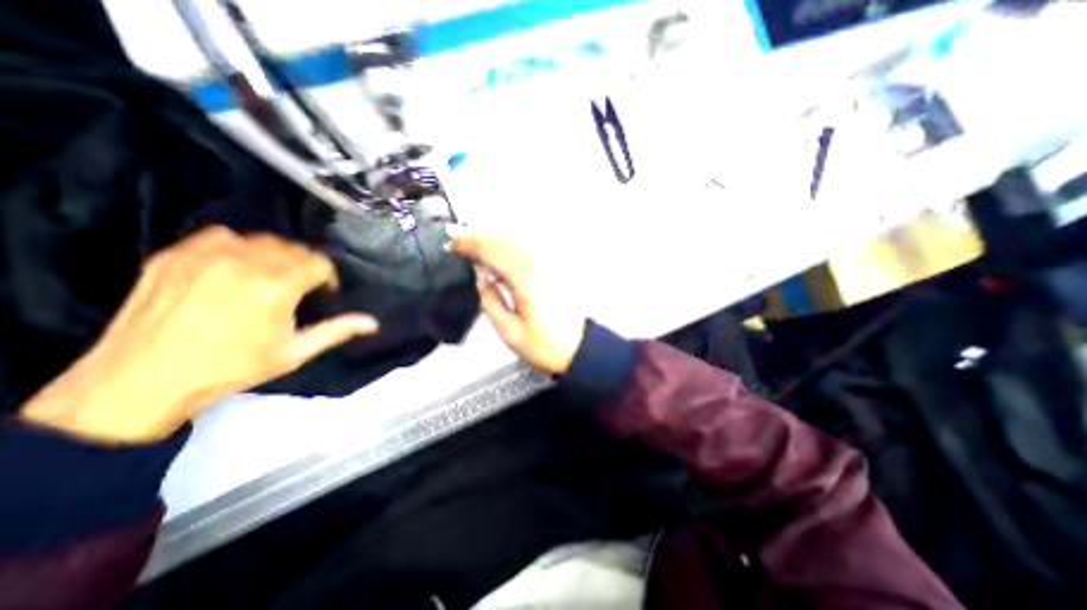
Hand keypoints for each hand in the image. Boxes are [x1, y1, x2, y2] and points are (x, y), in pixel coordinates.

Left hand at [17, 224, 378, 442]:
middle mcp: (245, 264)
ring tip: (271, 276)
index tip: (324, 292)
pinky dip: (238, 246)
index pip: (318, 263)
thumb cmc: (232, 369)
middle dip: (306, 265)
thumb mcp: (294, 353)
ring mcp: (206, 257)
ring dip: (276, 254)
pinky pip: (222, 236)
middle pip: (293, 248)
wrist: (142, 381)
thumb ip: (336, 331)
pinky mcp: (174, 255)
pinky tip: (237, 265)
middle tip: (301, 287)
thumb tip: (373, 322)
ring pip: (261, 239)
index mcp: (276, 288)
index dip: (328, 277)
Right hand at [448, 228, 584, 376]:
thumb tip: (481, 277)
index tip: (451, 244)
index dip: (468, 244)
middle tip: (457, 237)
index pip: (492, 251)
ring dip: (493, 236)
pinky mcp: (555, 270)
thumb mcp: (509, 331)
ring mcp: (550, 265)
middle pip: (504, 239)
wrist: (578, 349)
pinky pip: (527, 248)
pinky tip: (499, 251)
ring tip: (473, 239)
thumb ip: (490, 300)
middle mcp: (539, 266)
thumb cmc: (546, 345)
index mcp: (526, 280)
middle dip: (478, 235)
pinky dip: (509, 244)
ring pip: (516, 240)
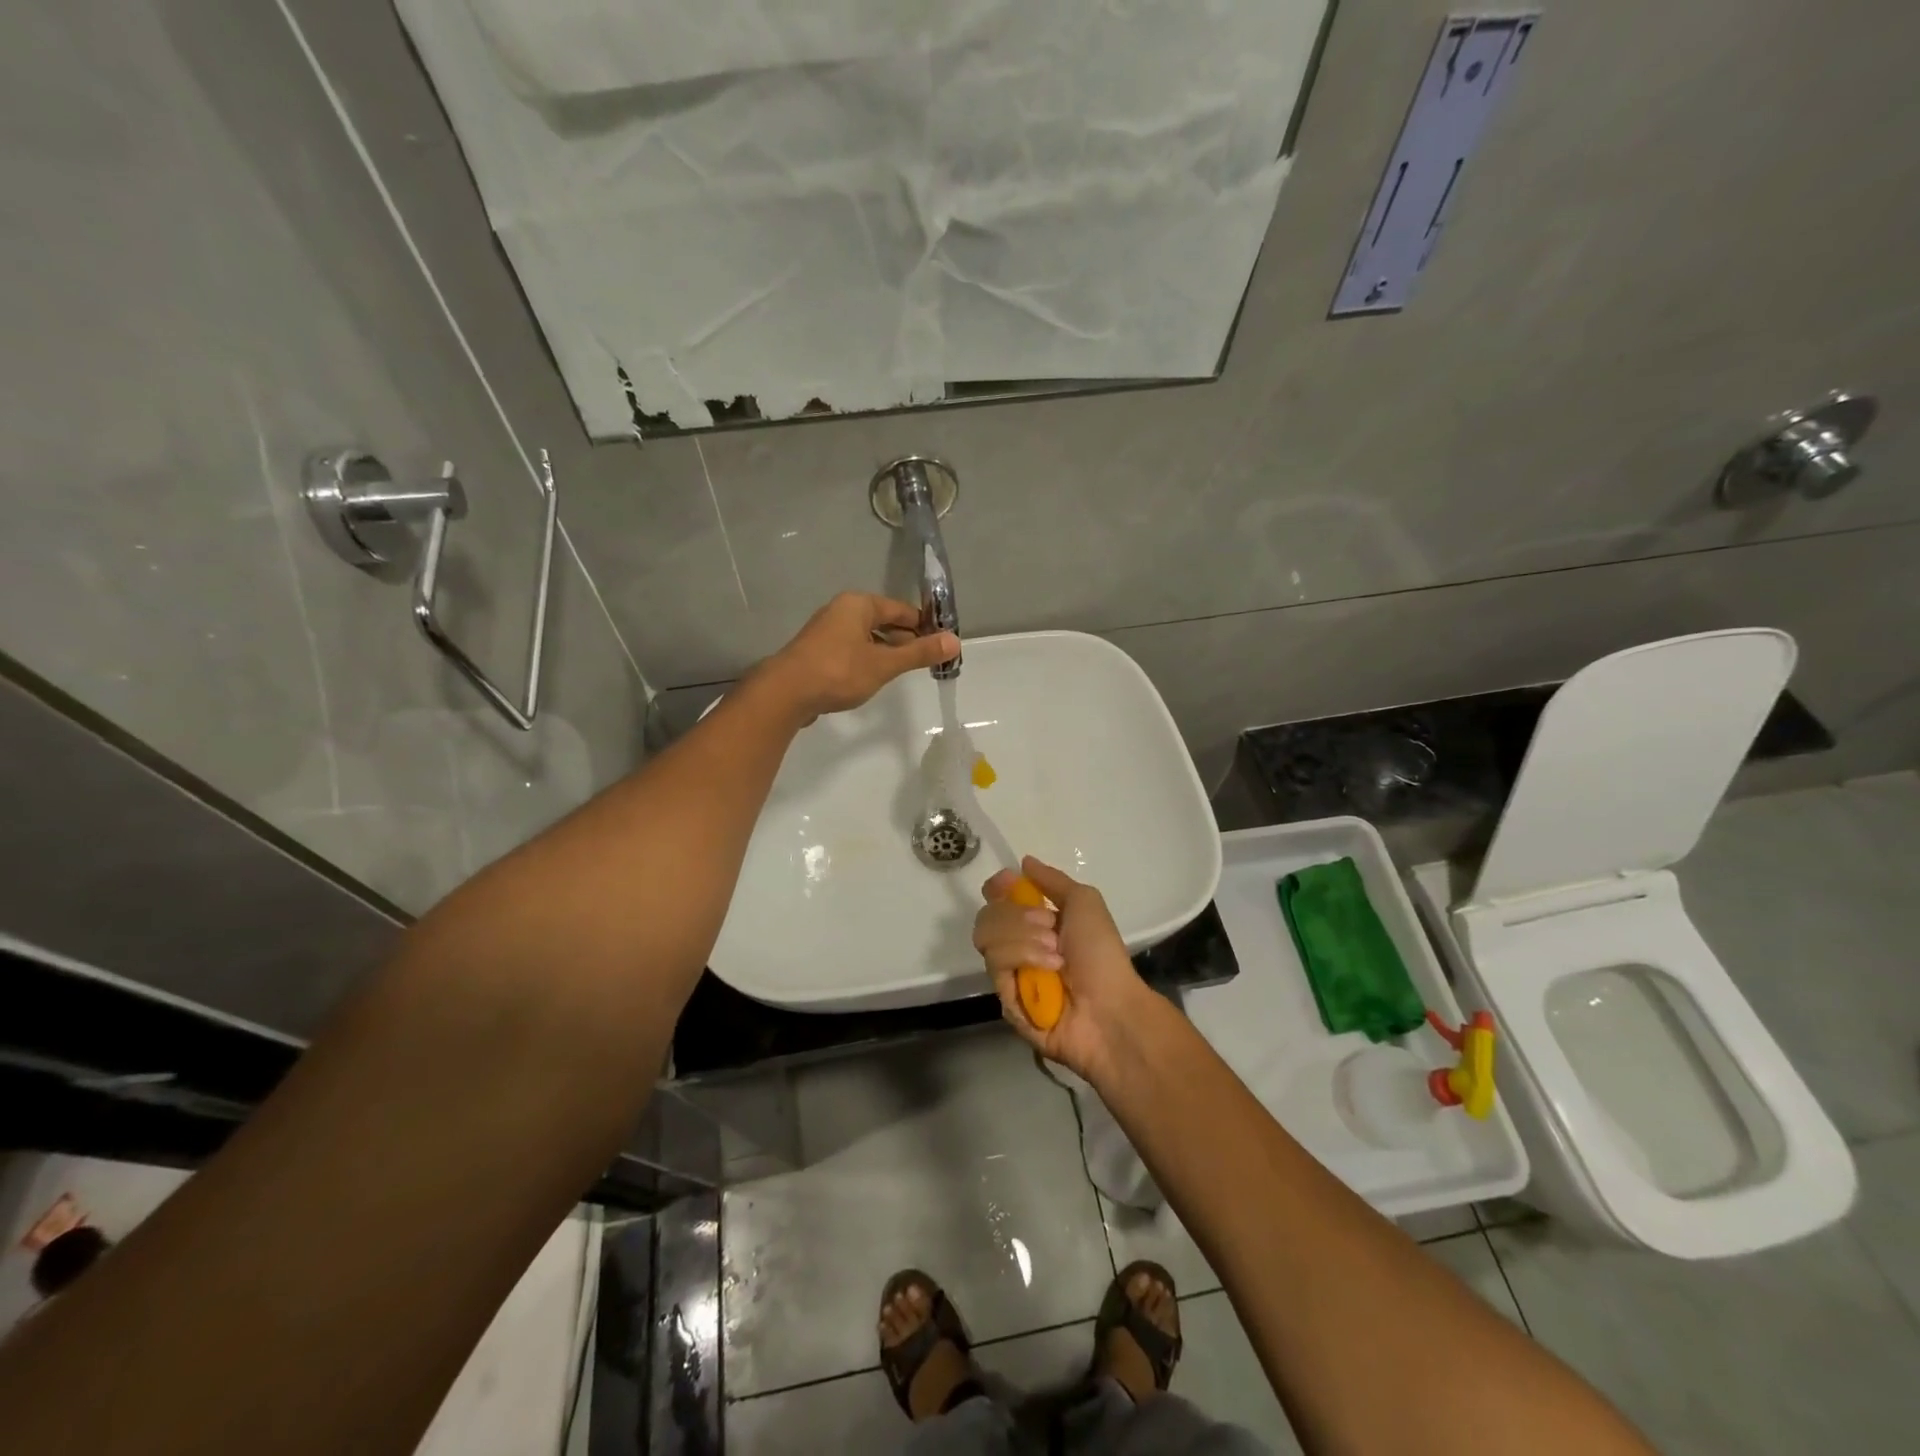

• _PROBLEM REQUIREMENTS_: All of the material above must be retyped exactly, line for line, with the images dropped.

• _ANSWER_:
Hand keypoints for each hand in the image. Boxes are [x1, y1, x2, y2] and points are (x, y), in pixel coordinates.

Left hand at [17, 224, 378, 442]:
middle mcp: (245, 264)
ring tip: (271, 276)
index tip: (324, 292)
pinky dip: (238, 246)
index pip: (318, 263)
thumb cmc: (232, 369)
middle dip: (306, 265)
thumb mcp: (294, 353)
ring mcp: (206, 257)
ring dip: (276, 254)
pinky pip: (222, 236)
middle pip: (293, 248)
wrist: (142, 381)
thumb ip: (336, 331)
pinky mcp: (174, 255)
pinky tip: (237, 265)
middle tip: (301, 287)
thumb tip: (373, 322)
ring pip: (261, 239)
index mcp: (276, 288)
index dip: (328, 277)
Right hand at [448, 228, 584, 376]:
thumb tip: (481, 277)
index tip: (451, 244)
index dip: (468, 244)
middle tip: (457, 237)
index pip: (492, 251)
ring dip: (493, 236)
pinky mcp: (555, 270)
thumb mcp: (509, 331)
ring mcp: (550, 265)
middle pip: (504, 239)
wrist: (578, 349)
pinky pip: (527, 248)
pinky tip: (499, 251)
ring tip: (473, 239)
thumb ip: (490, 300)
middle mcp: (539, 266)
thumb cmc: (546, 345)
index mcp: (526, 280)
middle dip: (478, 235)
pinky dip: (509, 244)
ring pip: (516, 240)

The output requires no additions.